Tim Pychyl, Associate Professor of Psychology at Carleton University in Ottawa, Ontario, suggests that procrastination is not a time-management problem; rather, it is an emotion-management problem. The biggest mental-health challenges of the pandemic have been increased stress, anxiety and depression. It is easy to see how the emotions created by these conditions can fuel procrastination.


For me, when I sense I am procrastinating, I turn to an old friend: freewriting. The technique challenges you to write for a set period without stopping to correct the words on the page. It has helped me overcome procrastination before, and true to form, it worked again this summer. I started to accumulate pages of rough writing – not great work – but it was something, where before there had been nothing.

Yet when I came to working up the writing into something publishable, I hit a wall. Charged with pre-pandemic energy, I’d have worked on my freewriting draft, revising and expanding it until it improved. Instead, I felt the wheels slow again. Doing what I’d done pre-lockdowns didn’t work. I needed an extra step to help me get closer to a draft I could really work with on screen, something that felt a little closer to the finished product I was aiming for. So I developed a freewriting ‘bolt-on’.

Freewriting bolt-on

The following technique makes the freewriting process work a little bit harder for you.

1 Write a prompt

Find a quiet space free from distractions. Find a notepad and pencil, turn to a clean page, then write a prompt at the top. It could either be something related to the reading you have been doing around your current topic, or something to do with the overall message you’d like your reader to take from your project, chapter or argument. Phrase it as a question. Some examples might be:

  • What interests me most about this topic?
  • In what ways do I agree/disagree with this study/method/approach?
  • What do I want my reader to understand after reading this section/chapter?

2 Write freely

Once you have your question, set a timer and write your response to the prompt. You should not stop to correct yourself. Write freely and roughly for 7 minutes. Remember that no one else will see what you write. If you can’t think what to say, put anything – blah, blah, blah will do – until a new thought comes to mind. The key is to keep going, until the timer stops.

3 Note interesting ideas

Now read through what you have. Are there any ideas in the rubble of sentences that strike you as interesting or useful? Underline them. Then think about the first one. Can you rework it into a topic sentence so that it makes a point?

4 Develop your point

Now see if you can grow the point into a paragraph. Consider:

  • What nourishment in the form of evidence from other sources might support it?
  • What other questions could reasonably lead on from the point you have made?
  • What is the significance of the point?

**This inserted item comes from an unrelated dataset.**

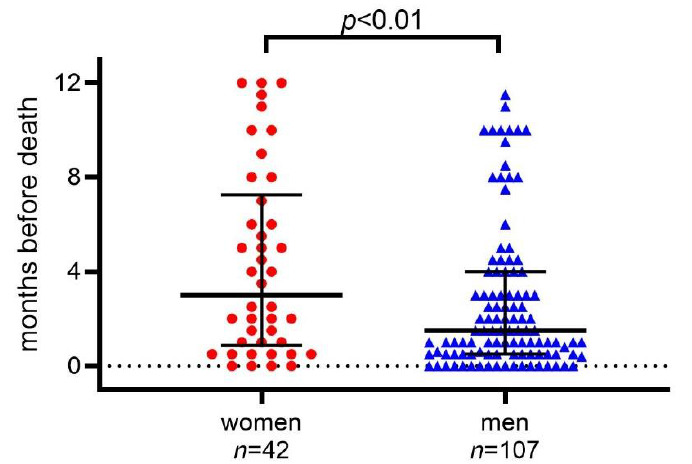
Figure 1. Time-point for statin termination during the year before death in 149 cancer patients admitted to Palliative Home Care. Lines show median and interquartile range.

It doesn’t matter how rough the paragraph is; you can work on it later. For now, you are only looking for ways you can ‘grow’ the point.

5 Develop more points

Now go back to your other underlined sentences from your freewriting. Can you develop another one into a paragraph in a similar way? You may need to freewrite on it first, giving it space to develop.

Be kind to yourself

You can repeat these steps as often as you need to. The most important thing is to remember to be kind to yourself. If you were prone to procrastination before the pandemic, it is likely that everything about the crisis has fuelled this writing enemy. It takes time to get the writing engine up to temperature, so stay in your notebook, keep it rough and avoid the blinking cursor on your screen for as long as you can. Don’t worry too much about how you sound. This work of digging around for points you can make is—and should be—messy work. Trust yourself that once you have got going, you can develop what you have into a more polished draft.

Perhaps you could give this technique a go with your next chapter or essay. See if it helps chip off your pandemic rust and get you closer to a complete draft.